WHAT IS NEEDED:
Please copy every one of the entries below word for word, leaving the pictures out of your answer.

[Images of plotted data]
********************

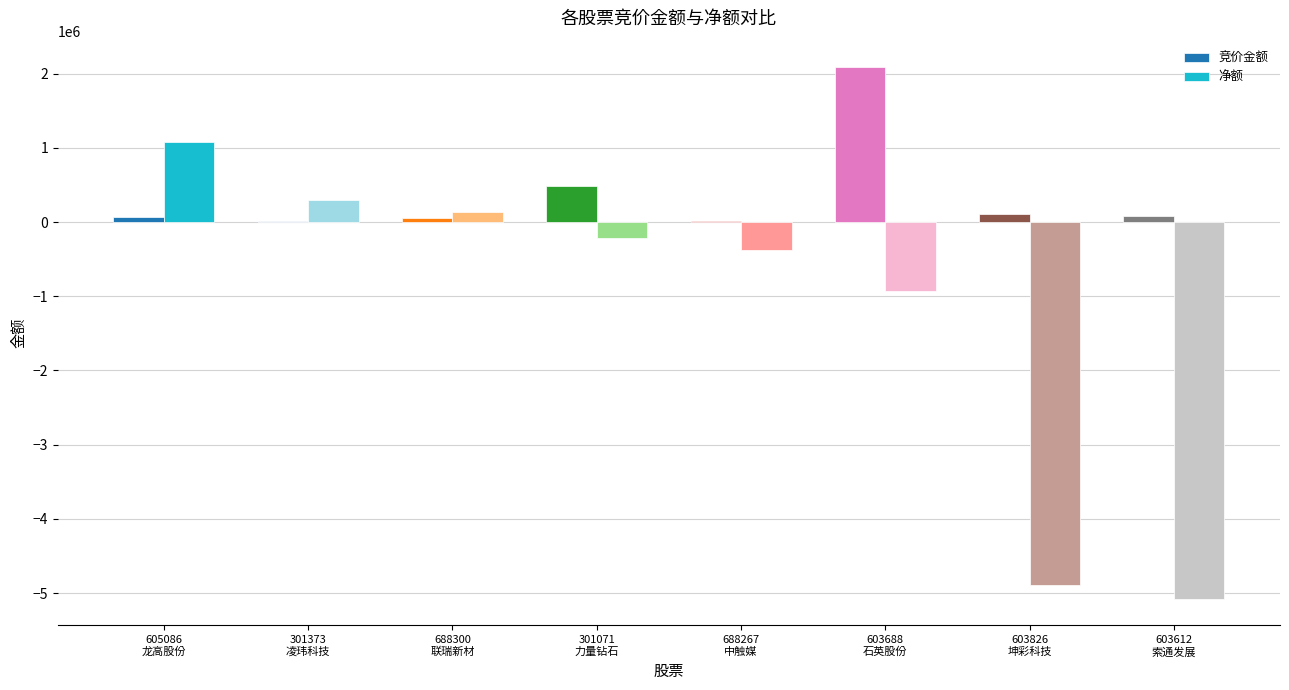

What are all the series names shown in the legend?

竞价金额, 净额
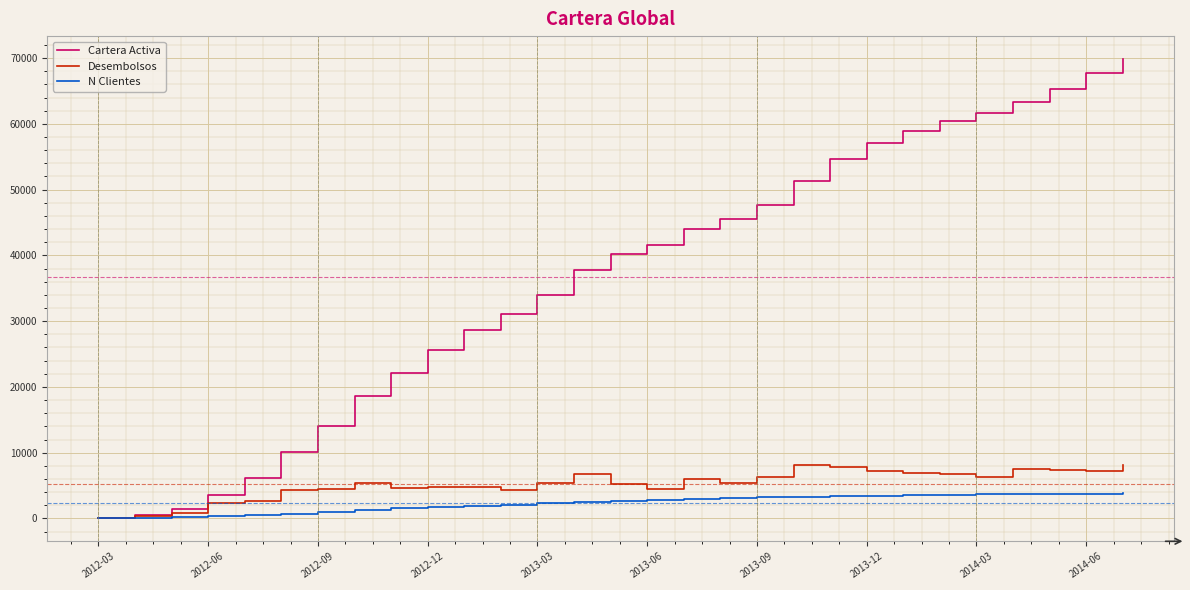

Which series has the largest total across all categories?

Cartera Activa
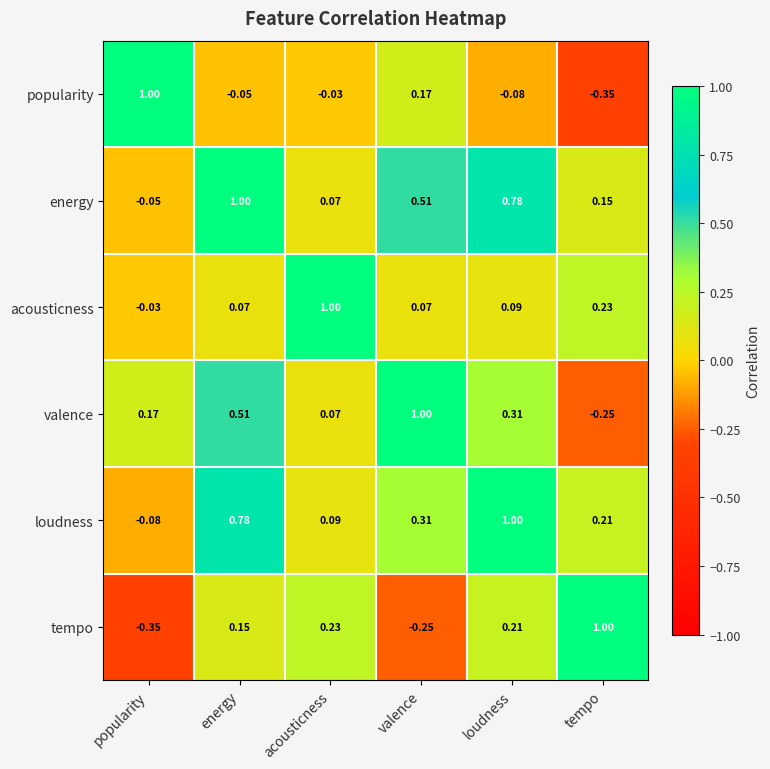

At which label does valence reach its peak?

valence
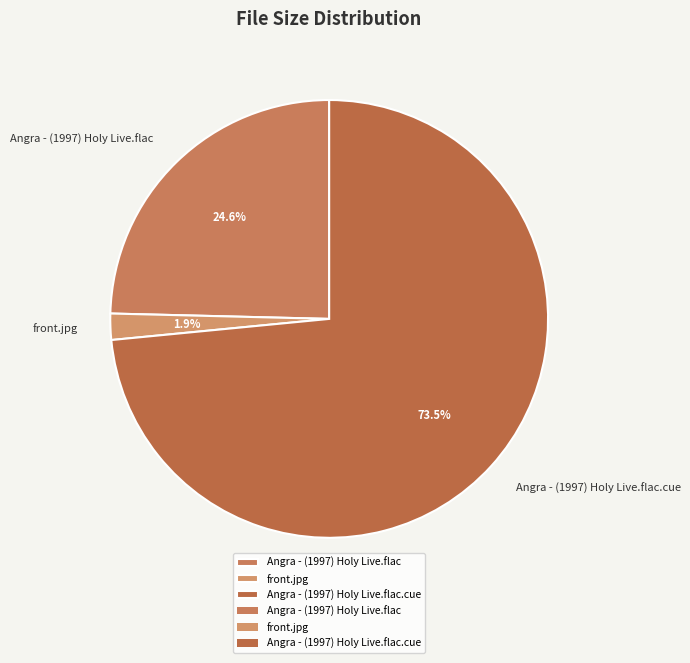

To the nearest percent, what is the average slice percentage?

33%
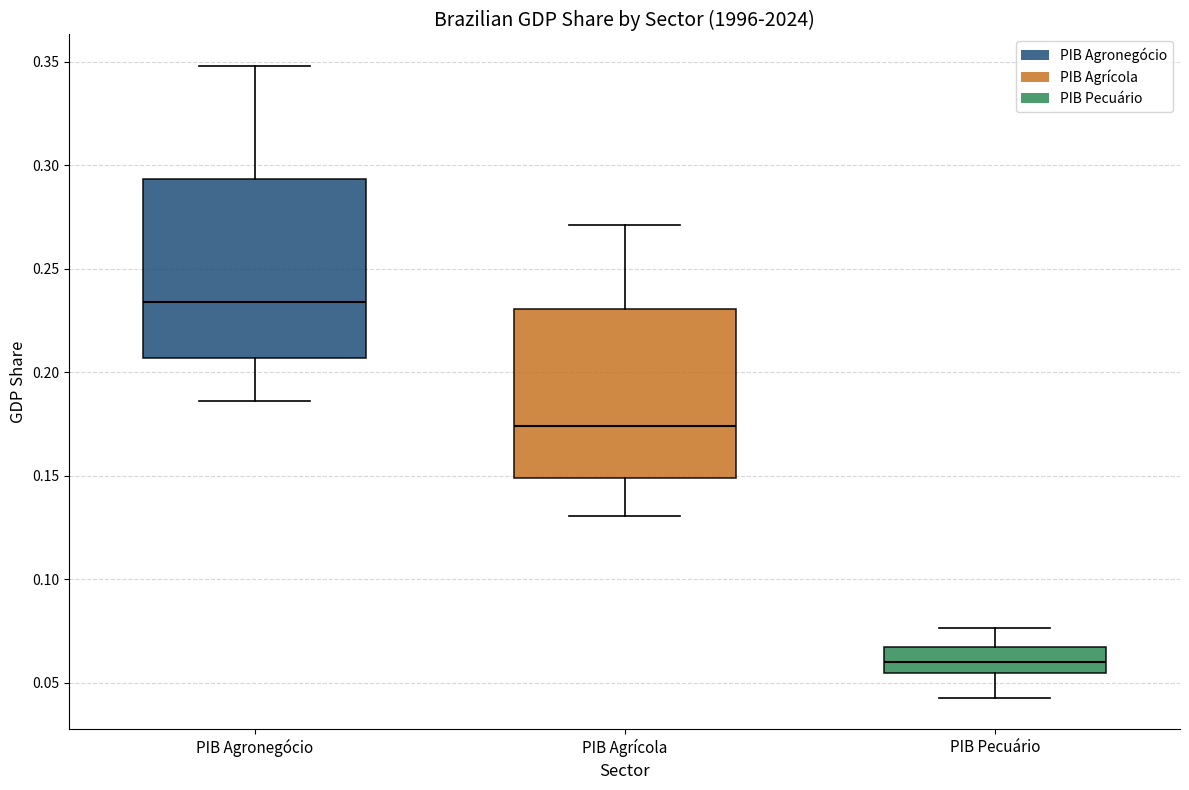

Comparing the boxes themselves (not the whiskers), which one is the tallest?

PIB Agronegócio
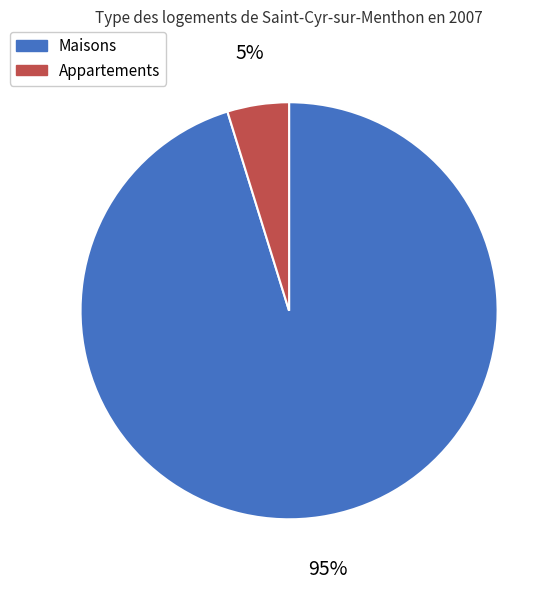

Which slice represents more than half of the pie?

Maisons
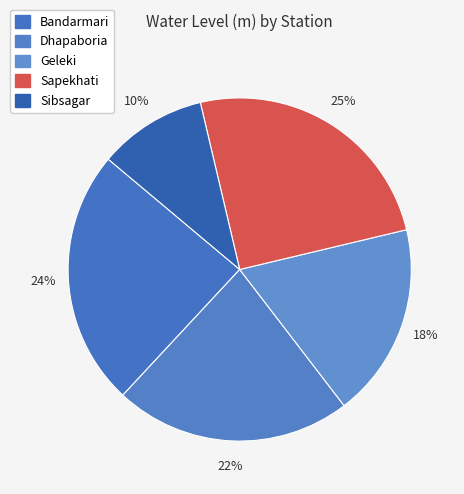

Between Dhapaboria and Sapekhati, which is larger?

Sapekhati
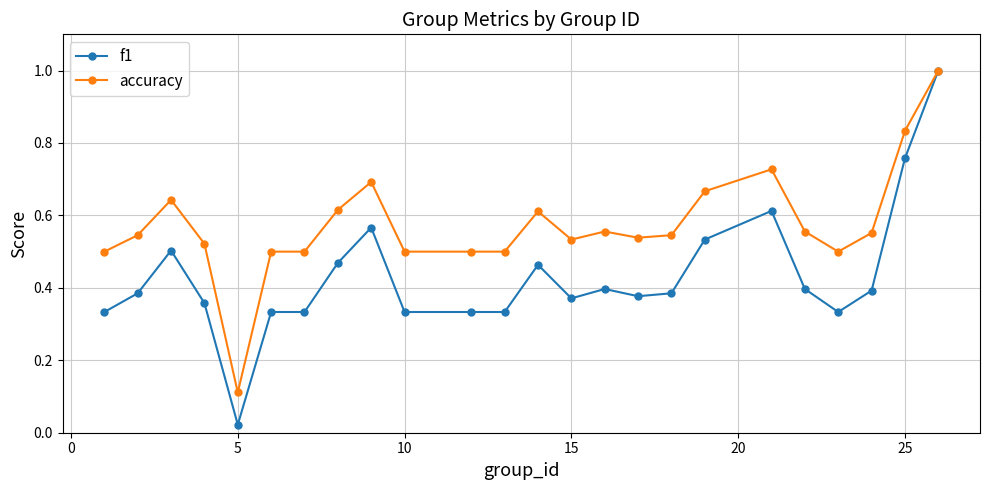

List the series in order of their overall mean, highest first.

accuracy, f1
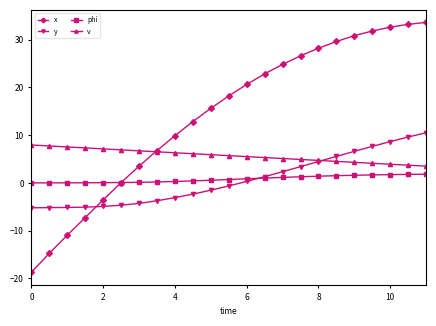

Rank the series by their maximum value, from lowest to highest.

phi, v, y, x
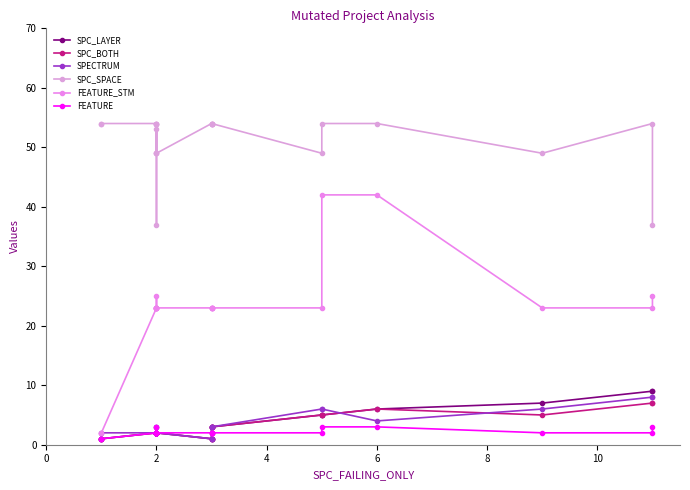

True or false: SPC_LAYER and SPC_BOTH cross at least once.

False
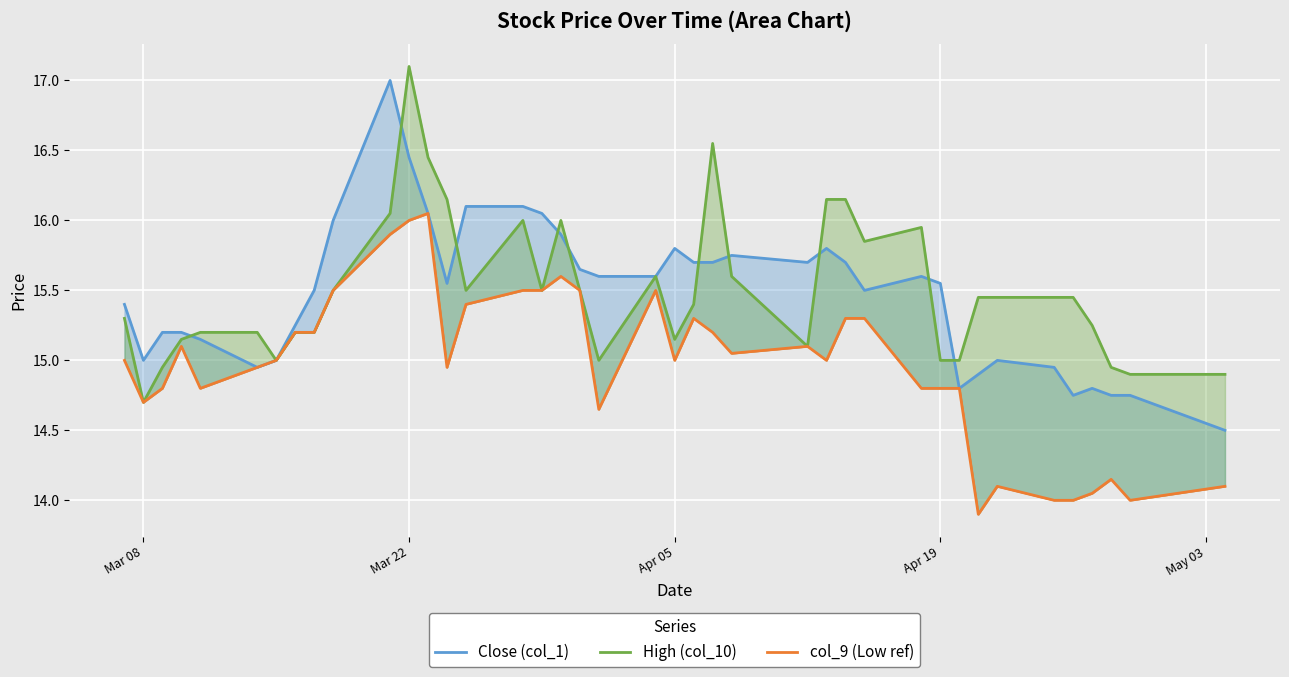

What are all the series names shown in the legend?

Close (col_1), High (col_10), col_9 (Low ref)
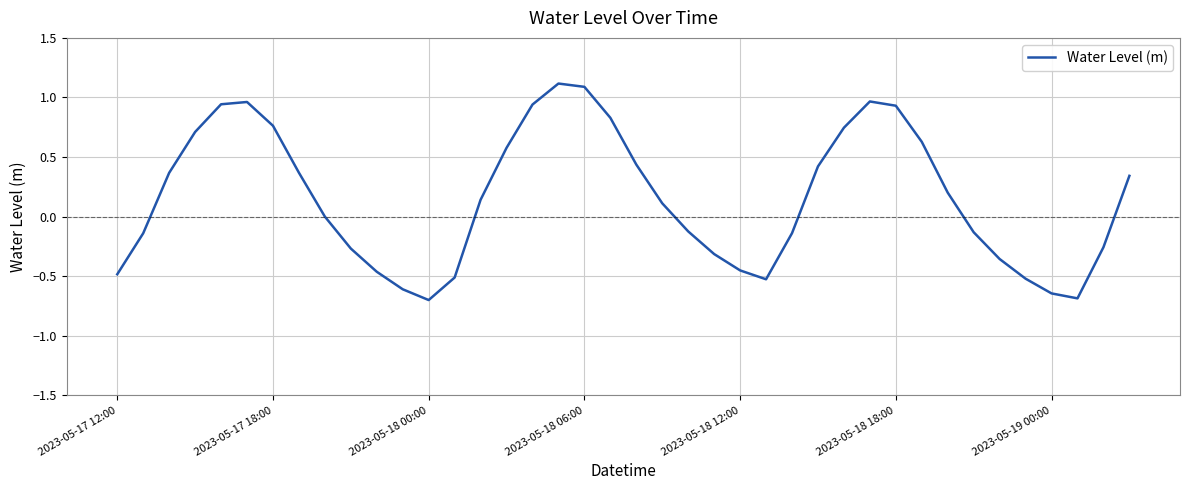

What is the difference between the maximum and minimum values?

1.8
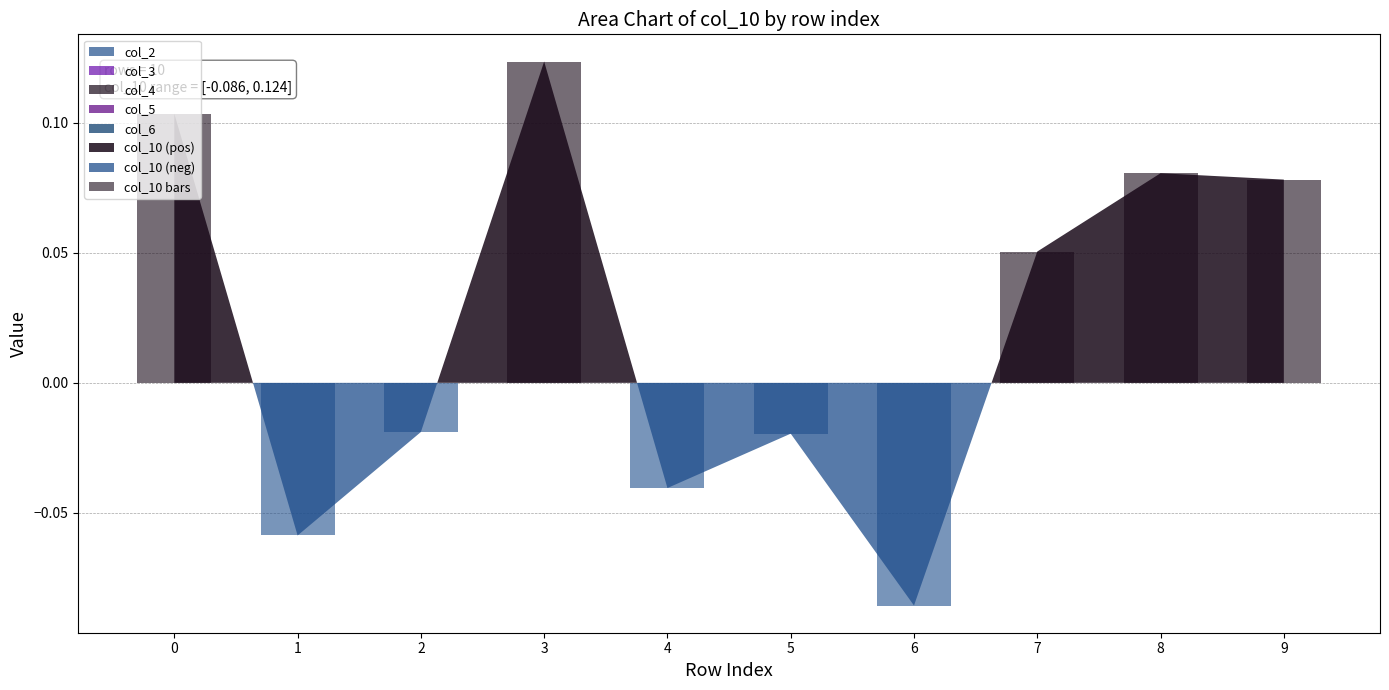

Which label corresponds to the smallest value in the chart?

6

********************

SOLUTION FOR THIS TASK:
What are all the series names shown in the legend?

竞价金额, 净额

Which series has the largest total across all categories?

Cartera Activa

At which label does valence reach its peak?

valence

To the nearest percent, what is the average slice percentage?

33%

Comparing the boxes themselves (not the whiskers), which one is the tallest?

PIB Agronegócio

Which slice represents more than half of the pie?

Maisons

Between Dhapaboria and Sapekhati, which is larger?

Sapekhati

List the series in order of their overall mean, highest first.

accuracy, f1

Rank the series by their maximum value, from lowest to highest.

phi, v, y, x

True or false: SPC_LAYER and SPC_BOTH cross at least once.

False

What are all the series names shown in the legend?

Close (col_1), High (col_10), col_9 (Low ref)

What is the difference between the maximum and minimum values?

1.8

Which label corresponds to the smallest value in the chart?

6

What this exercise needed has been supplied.